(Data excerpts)
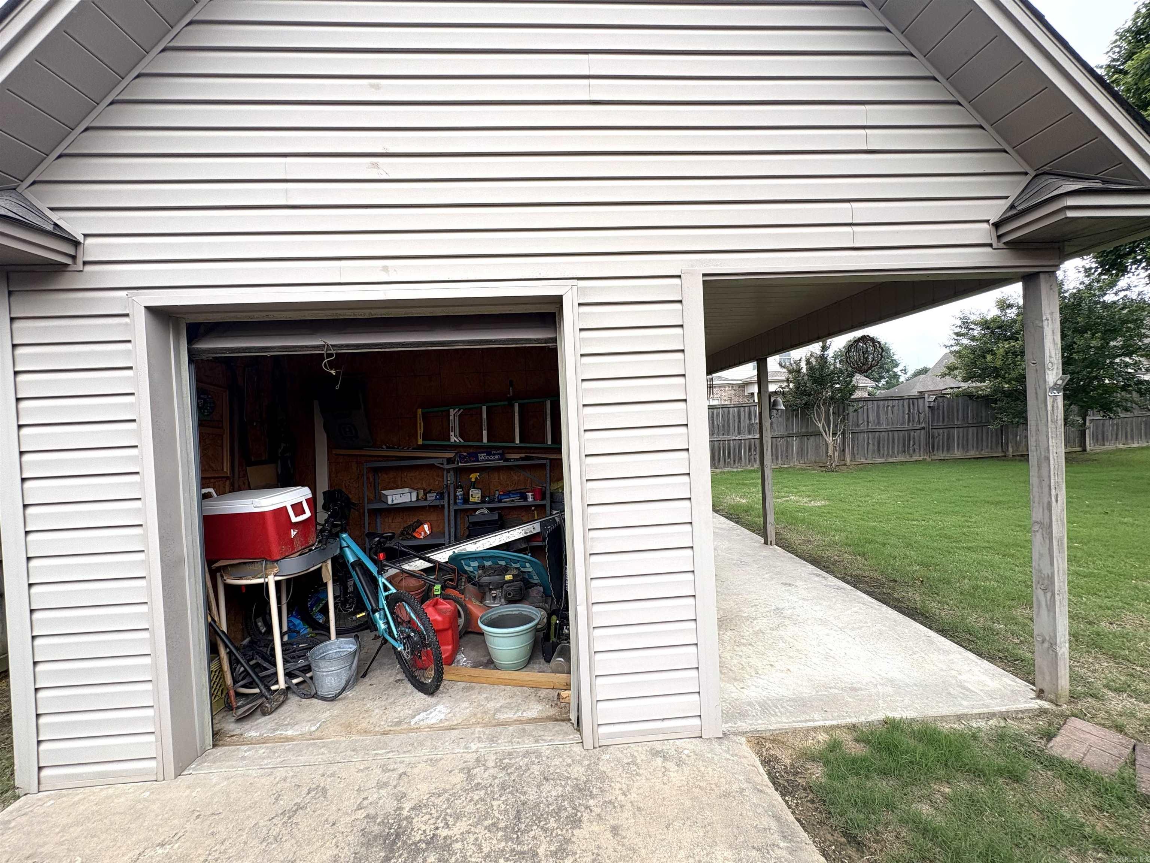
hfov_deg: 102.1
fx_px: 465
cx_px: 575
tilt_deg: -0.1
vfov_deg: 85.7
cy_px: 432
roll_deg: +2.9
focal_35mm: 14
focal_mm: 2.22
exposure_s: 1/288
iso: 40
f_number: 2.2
--
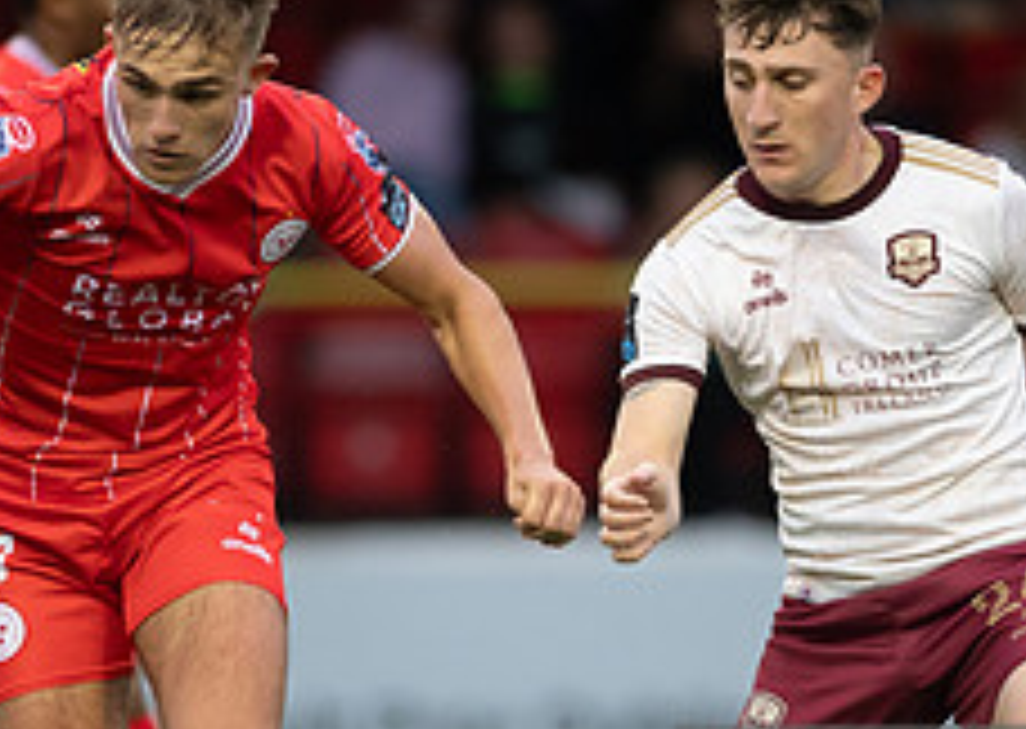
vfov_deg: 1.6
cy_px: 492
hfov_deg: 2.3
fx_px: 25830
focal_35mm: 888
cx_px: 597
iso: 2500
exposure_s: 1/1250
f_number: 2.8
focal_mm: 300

## What is needed
Copy the lines of the data above exactly as written, beginning with the line containing "fx_px: 25830" and ending with the line containing "focal_mm: 300", and leave out all other lines.

## Finished exercise
fx_px: 25830
focal_35mm: 888
cx_px: 597
iso: 2500
exposure_s: 1/1250
f_number: 2.8
focal_mm: 300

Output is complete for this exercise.